### About this exercise
Scan the records below. List lines holding "alle".

### Material shown
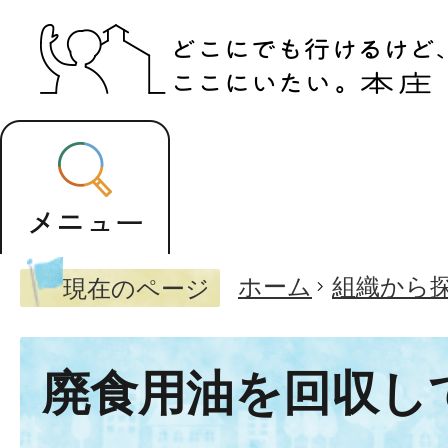
ホーム
組織から
現在のページ
廃食用油を回収し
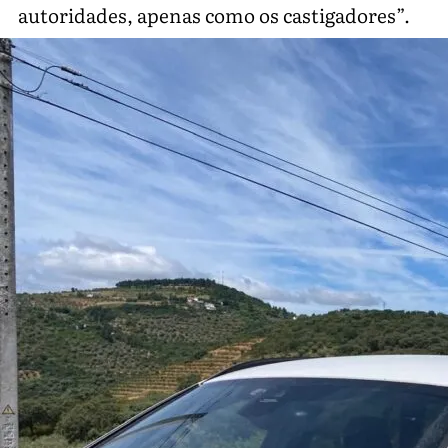
autoridades, apenas como os castigadores”.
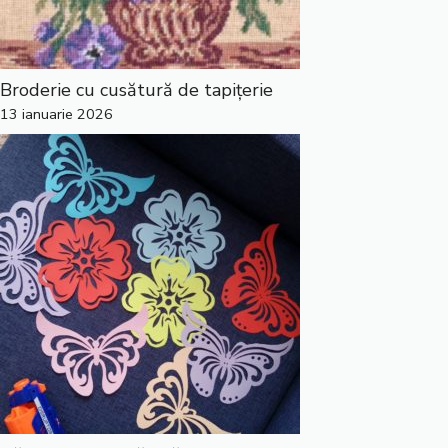
Broderie cu cusătură de tapițerie
13 ianuarie 2026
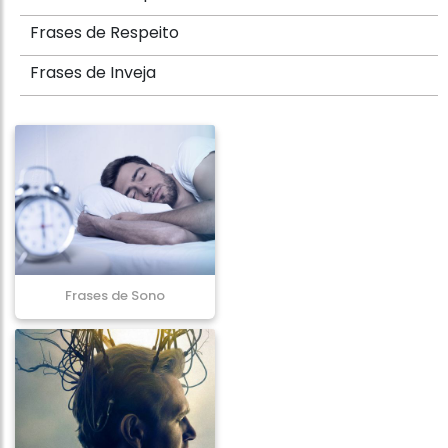
Frases de Respeito
Frases de Inveja
Frases de Sono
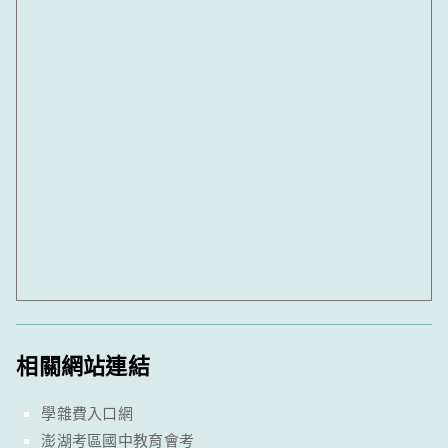
相關網站連結
學雜費入口網
澎湖考區國中教育會考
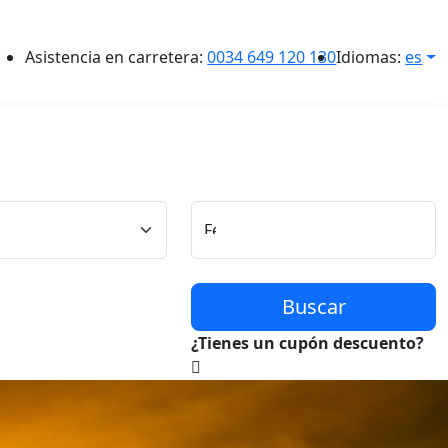
Asistencia en carretera:
0034 649 120 130
Idiomas:
es
Conductor
Fecha y Hora de Recogida
Buscar
¿Tienes un cupón descuento?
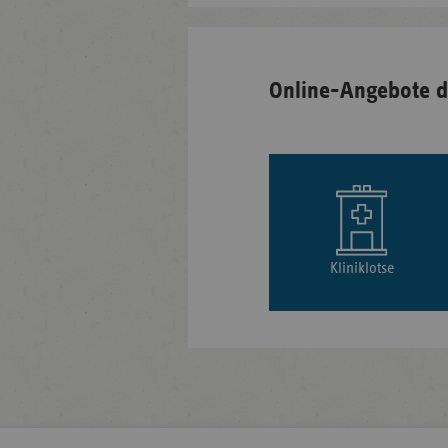
Online-Angebote d
Kliniklotse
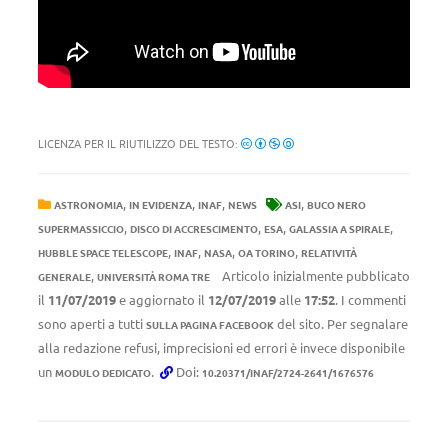
LICENZA PER IL RIUTILIZZO DEL TESTO:
,
,
,
,
ASTRONOMIA
IN EVIDENZA
INAF
NEWS
ASI
BUCO NERO
,
,
,
,
SUPERMASSICCIO
DISCO DI ACCRESCIMENTO
ESA
GALASSIA A SPIRALE
,
,
,
,
HUBBLE SPACE TELESCOPE
INAF
NASA
OA TORINO
RELATIVITÀ
,
Articolo inizialmente pubblicato
GENERALE
UNIVERSITÀ ROMA TRE
il
11/07/2019
e aggiornato il
12/07/2019
alle
17:52
. I commenti
sono aperti a tutti
del sito. Per segnalare
SULLA PAGINA FACEBOOK
alla redazione refusi, imprecisioni ed errori è invece disponibile
un
.
Doi:
MODULO DEDICATO
10.20371/INAF/2724-2641/1676576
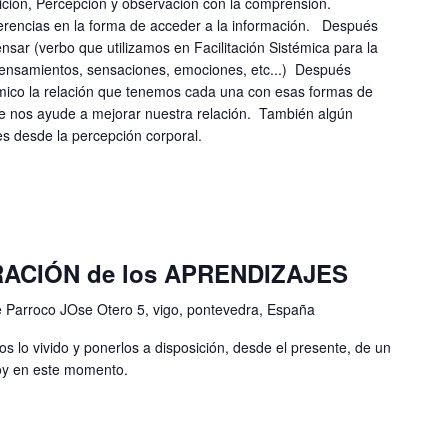
uición, Percepción y observación con la comprensión.
erencias en la forma de acceder a la información. Después
sar (verbo que utilizamos en Facilitación Sistémica para la
 pensamientos, sensaciones, emociones, etc...) Después
émico la relación que tenemos cada una con esas formas de
e nos ayude a mejorar nuestra relación. También algún
nes desde la percepción corporal.
RACIÓN de los APRENDIZAJES
e Parroco JOse Otero 5, vigo, pontevedra, España
s lo vivido y ponerlos a disposición, desde el presente, de un
soy en este momento.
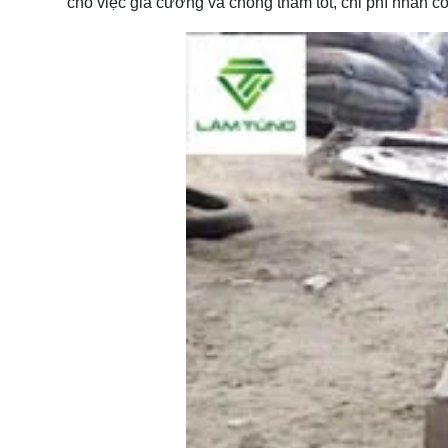
cho việc gia cường và chống thấm tốt, chi phí nhân cô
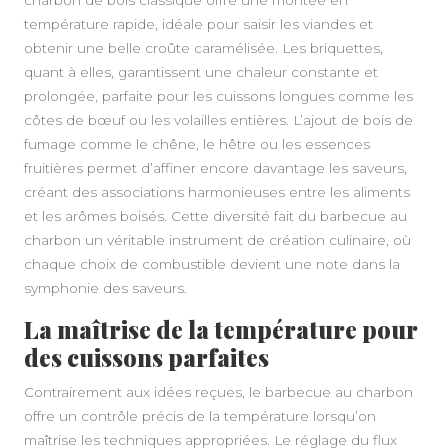
KNELLE
température rapide, idéale pour saisir les viandes et
obtenir une belle croûte caramélisée. Les briquettes,
quant à elles, garantissent une chaleur constante et
prolongée, parfaite pour les cuissons longues comme les
côtes de bœuf ou les volailles entières. L’ajout de bois de
fumage comme le chêne, le hêtre ou les essences
fruitières permet d’affiner encore davantage les saveurs,
créant des associations harmonieuses entre les aliments
et les arômes boisés. Cette diversité fait du barbecue au
charbon un véritable instrument de création culinaire, où
chaque choix de combustible devient une note dans la
symphonie des saveurs.
La maîtrise de la température pour
des cuissons parfaites
Contrairement aux idées reçues, le barbecue au charbon
offre un contrôle précis de la température lorsqu’on
maîtrise les techniques appropriées. Le réglage du flux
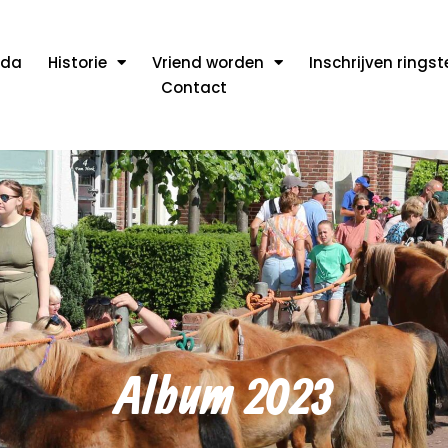
nda
Historie
Vriend worden
Inschrijven rings
Contact
Album 2023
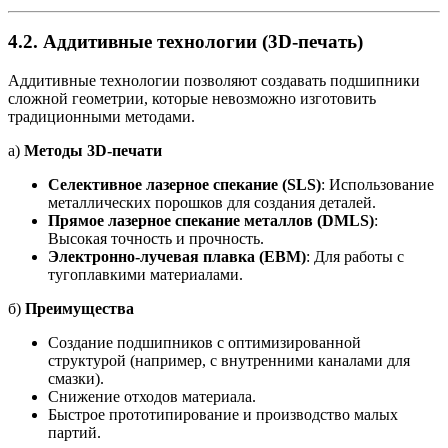
4.2.
Аддитивные технологии (3D-печать)
Аддитивные технологии позволяют создавать подшипники
сложной геометрии, которые невозможно изготовить
традиционными методами.
а)
Методы 3D-печати
Селективное лазерное спекание (SLS)
: Использование
металлических порошков для создания деталей.
Прямое лазерное спекание металлов (DMLS)
:
Высокая точность и прочность.
Электронно-лучевая плавка (EBM)
: Для работы с
тугоплавкими материалами.
б)
Преимущества
Создание подшипников с оптимизированной
структурой (например, с внутренними каналами для
смазки).
Снижение отходов материала.
Быстрое прототипирование и производство малых
партий.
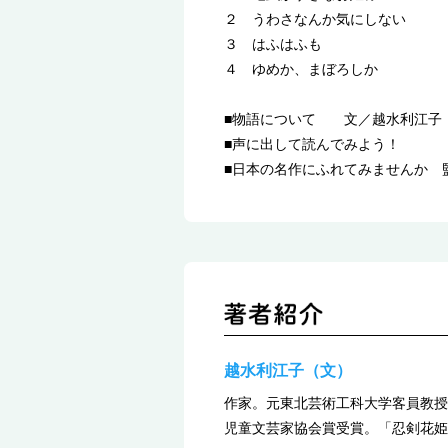
２ うわさなんか気にしない
３ はふはふも
４ ゆめか、まぼろしか
■物語について 文／越水利江子
■声に出して読んでみよう！
■日本の名作にふれてみませんか 
越水利江子（文）
作家。元東北芸術工科大学客員教授
児童文芸家協会賞受賞。「忍剣花姫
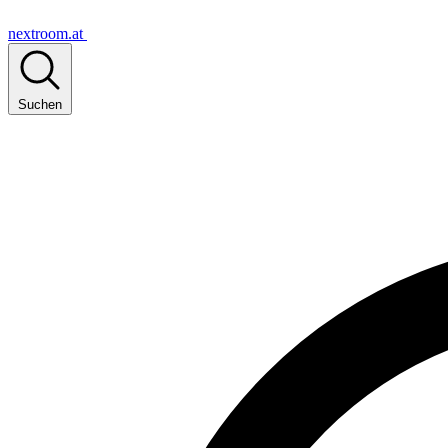
nextroom.at
Suchen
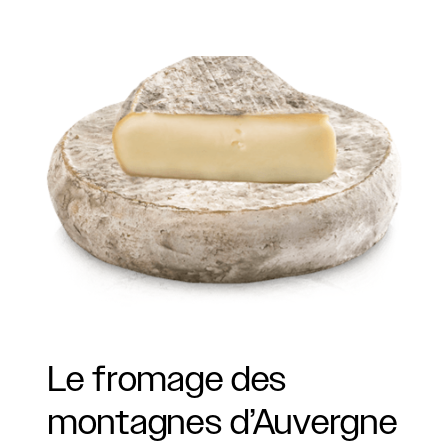
Le
fromage
des
montagnes
d’Auvergne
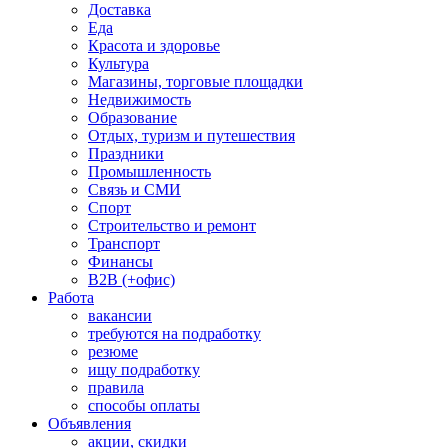
Доставка
Еда
Красота и здоровье
Культура
Магазины, торговые площадки
Недвижимость
Образование
Отдых, туризм и путешествия
Праздники
Промышленность
Связь и СМИ
Спорт
Строительство и ремонт
Транспорт
Финансы
B2B (+офис)
Работа
вакансии
требуются на подработку
резюме
ищу подработку
правила
способы оплаты
Объявления
акции, скидки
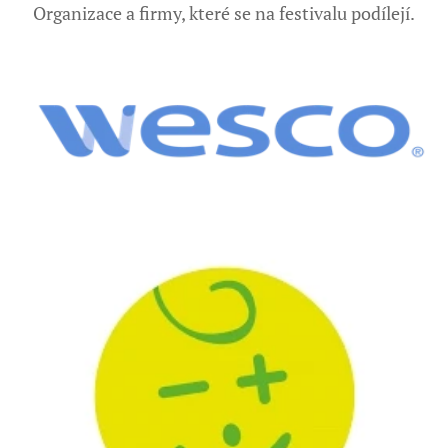
Organizace a firmy, které se na festivalu podílejí.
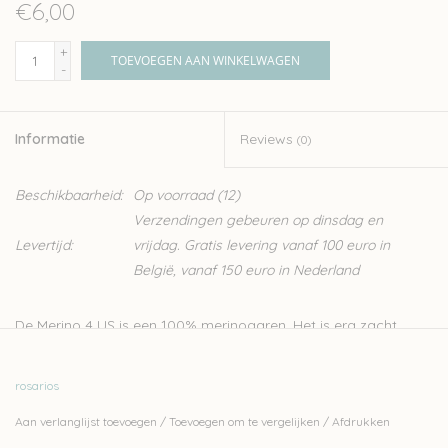
€6,00
+
TOEVOEGEN AAN WINKELWAGEN
-
Informatie
Reviews
(0)
Beschikbaarheid:
Op voorraad
(12)
Verzendingen gebeuren op dinsdag en
Levertijd:
vrijdag. Gratis levering vanaf 100 euro in
België, vanaf 150 euro in Nederland
De Merino 4 US is een 100% merinogaren. Het is erg zacht,
geschikt voor het breien van kleding. Het is een superwash
garen, waardoor het ook voor baby’s en kinderen ideaal is.
rosarios
Rosarios is een Portugese wolproducent die inzet op de
Aan verlanglijst toevoegen
/
Toevoegen om te vergelijken
/
Afdrukken
productie van duurzame garens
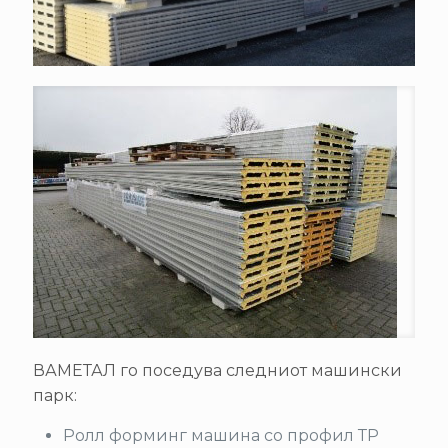
ВАМЕТАЛ го поседува следниот машински
парк:
Ролл форминг машина со профил ТР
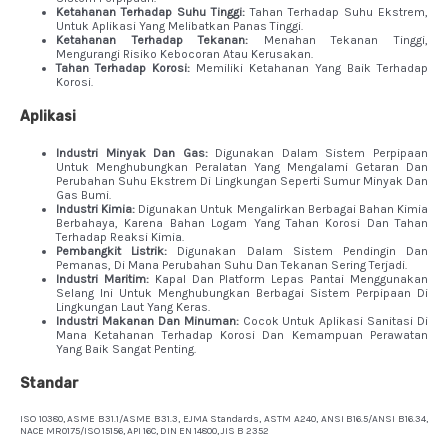
Ketahanan Terhadap Suhu Tinggi:
Tahan Terhadap Suhu Ekstrem,
Untuk Aplikasi Yang Melibatkan Panas Tinggi.
Ketahanan Terhadap Tekanan:
Menahan Tekanan Tinggi,
Mengurangi Risiko Kebocoran Atau Kerusakan.
Tahan Terhadap Korosi:
Memiliki Ketahanan Yang Baik Terhadap
Korosi.
Aplikasi
Industri Minyak Dan Gas:
Digunakan Dalam Sistem Perpipaan
Untuk Menghubungkan Peralatan Yang Mengalami Getaran Dan
Perubahan Suhu Ekstrem Di Lingkungan Seperti Sumur Minyak Dan
Gas Bumi.
Industri Kimia:
Digunakan Untuk Mengalirkan Berbagai Bahan Kimia
Berbahaya, Karena Bahan Logam Yang Tahan Korosi Dan Tahan
Terhadap Reaksi Kimia.
Pembangkit Listrik:
Digunakan Dalam Sistem Pendingin Dan
Pemanas, Di Mana Perubahan Suhu Dan Tekanan Sering Terjadi.
Industri Maritim:
Kapal Dan Platform Lepas Pantai Menggunakan
Selang Ini Untuk Menghubungkan Berbagai Sistem Perpipaan Di
Lingkungan Laut Yang Keras.
Industri Makanan Dan Minuman:
Cocok Untuk Aplikasi Sanitasi Di
Mana Ketahanan Terhadap Korosi Dan Kemampuan Perawatan
Yang Baik Sangat Penting.
Standar
ISO 10380, ASME B31.1/ASME B31.3, EJMA Standards, ASTM A240, ANSI B16.5/ANSI B16.34,
NACE MR0175/ISO 15156, API 16C, DIN EN 14800, JIS B 2352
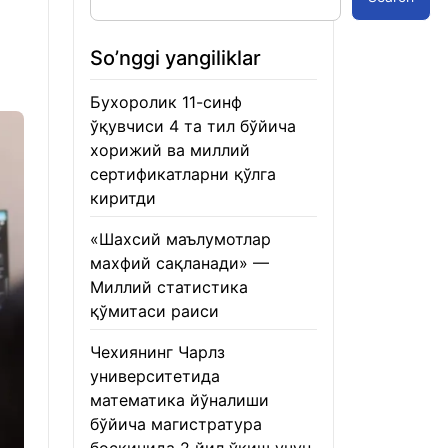
So’nggi yangiliklar
Бухоролик 11-синф
ўқувчиси 4 та тил бўйича
хорижий ва миллий
сертификатларни қўлга
киритди
22.01.2026
«Шахсий маълумотлар
махфий сақланади» —
Миллий статистика
қўмитаси раиси
22.01.2026
Чехиянинг Чарлз
университетида
математика йўналиши
бўйича магистратура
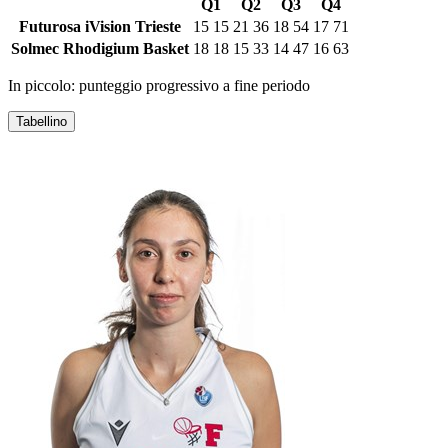
Q1
Q2
Q3
Q4
Futurosa iVision Trieste
15
15
21
36
18
54
17
71
Solmec Rhodigium Basket
18
18
15
33
14
47
16
63
In piccolo: punteggio progressivo a fine periodo
Tabellino
FUTUROSA IVISION TRIESTE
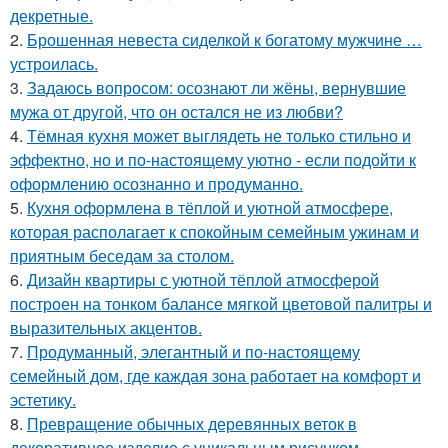
декретные.
2.
Брошенная невеста сиделкой к богатому мужчине …
устроилась.
3.
Задаюсь вопросом: осознают ли жёны, вернувшие
мужа от другой, что он остался не из любви?
4.
Тёмная кухня может выглядеть не только стильно и
эффектно, но и по-настоящему уютно - если подойти к
оформлению осознанно и продуманно.
5.
Кухня оформлена в тёплой и уютной атмосфере,
которая располагает к спокойным семейным ужинам и
приятным беседам за столом.
6.
Дизайн квартиры с уютной тёплой атмосферой
построен на тонком балансе мягкой цветовой палитры и
выразительных акцентов.
7.
Продуманный, элегантный и по-настоящему
семейный дом, где каждая зона работает на комфорт и
эстетику.
8.
Превращение обычных деревянных веток в
декоративное изделие с уникальным рисунком.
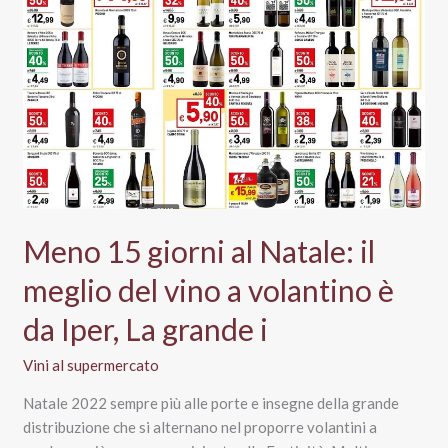
a
Natale
2022:
la
lista
della
spesa
di
Vinialsuper
Meno 15 giorni al Natale: il
meglio del vino a volantino è
da Iper, La grande i
Vini al supermercato
Natale 2022 sempre più alle porte e insegne della grande
distribuzione che si alternano nel proporre volantini a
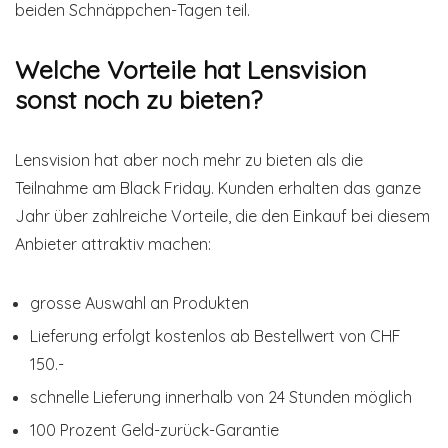
beiden Schnäppchen-Tagen teil.
Welche Vorteile hat Lensvision
sonst noch zu bieten?
Lensvision hat aber noch mehr zu bieten als die
Teilnahme am Black Friday. Kunden erhalten das ganze
Jahr über zahlreiche Vorteile, die den Einkauf bei diesem
Anbieter attraktiv machen:
grosse Auswahl an Produkten
Lieferung erfolgt kostenlos ab Bestellwert von CHF
150.-
schnelle Lieferung innerhalb von 24 Stunden möglich
100 Prozent Geld-zurück-Garantie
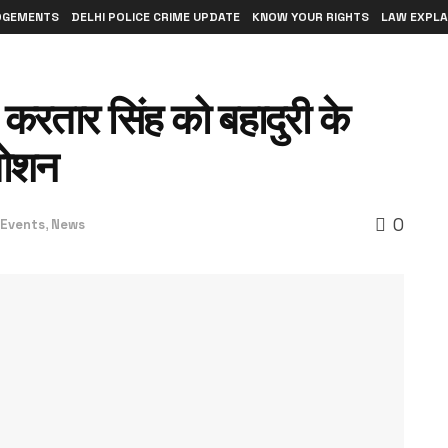
DGEMENTS
DELHI POLICE CRIME UPDATE
KNOW YOUR RIGHTS
LAW EXPLA
ल करतार सिंह को बहादुरी के
मोशन
0
Events
,
News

### Your solution
alle
Natale 2022 sempre più alle porte e insegne della grande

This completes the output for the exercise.